Uwe Junge tritt aus der AfD aus

Ex-Landesvorsitzender verlässt die Partei, weil sie ihm zu radikal ist. Dabei ist auch er alles andere als gemäßigt

Von Gareth Joswig

Die AfD verliert immer mehr Feigenblätter: Der ehemalige Landesvorsitzende aus Rheinland-Pfalz, Uwe Junge, hat am Sonntagabend auf Facebook seinen Austritt aus der Partei bekannt gegeben. Seine Erklärung liest sich wie eine Abrechnung.

Als Gründe für den Austritt gibt Junge die Radikalisierung der Partei durch den offiziell aufgelösten extrem rechten Flügel an und beklagt die Aufstellung von Opportunisten, die nur auf Listenplätze schielten. Damit meint er die vom Flügel favorisierten Spit­zen­kan­di­da­t*in­nen für die Bundestagswahl Alice Weidel und Tino Chrupalla. So werde die „Unwählbarkeit der AfD immer offensichtlicher“, schreibt Junge. Er werde zusammen mit seiner Frau Claudia Junge austreten, weil ihn die Entwicklung der AfD „zutiefst betrübt“. Allen voran sei er vom Ehrenvorsitzenden Alexander Gauland enttäuscht, „der mit seiner schützenden Hand einen völlig überschätzten [Björn, d. R.] Höcke am viel zu rechten Rand gewähren ließ“ und den rechtsextremen Andreas Kalbitz „bis in die höchsten Parteiämter förderte“. Junge selbst gilt als einer der Organisatoren des innerhalb der AfD als gemäßigt geltenden Lagers um den Bundessprecher Jörg Meuthen.
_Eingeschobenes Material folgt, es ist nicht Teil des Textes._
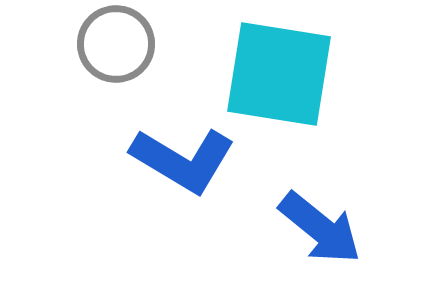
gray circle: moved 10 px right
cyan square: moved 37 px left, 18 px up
Junge selbst war allerdings im September 2018 in Chemnitz auf einer Demo Seit’ an Seit’ marschiert mit den prominenten Flügel-Anführern Höcke und Kalbitz sowie Pegida-Gründer Lutz Bachmann und vielen Neonazis. Während der Fußball Europameisterschaft 2021 bezeichnete er die Regenbogenflagge am Arm des Nationalmannschaftskapitäns Manuel Neuer als „Schwuchtelbinde“.

Angst ums eigene Ansehen

Nun teilt Junge gegen die noch Radikaleren aus. Der Umgang mit dem „bekennenden NS-Sympathisanten“ Matthias Helferich zeige etwa, dass sich die Mehrheiten im Bundesvorstand verschoben hätten: Helferich wird über die Landesliste in NRW als Teil der AfD-Fraktion voraussichtlich in den Bundestag einziehen, obwohl er den berüchtigten NS-Richter Roland Freisler in privaten Chats als Vorbild genannt hatte und ein Bild von sich selbst mit das „freundliche Gesicht des NS“ kommentiert hatte.

Die AfD-Spitzenkandidat*innen Weidel und Chrupalla hatten im Bundesvorstand gegen ein Parteiausschlussverfahren in der Causa Helferich gestimmt. Bundessprecher Jörg Meuthen hatte auf einen Ausschluss gedrängt.

„Die Ausfälle von Gauland, Höcke, Kalbitz und anderen kann ich auf Dauer nicht mehr mittragen, weil sie einen selbst in Mithaftung nehmen und das eigene Ansehen beschmutzen“ schreibt Junge. Er will nun bei der kommenden Bundestagswahl die Liberal-Konservativen-Reformer vom ehemaligen AfD-Bundessprecher Bernd Lucke wählen.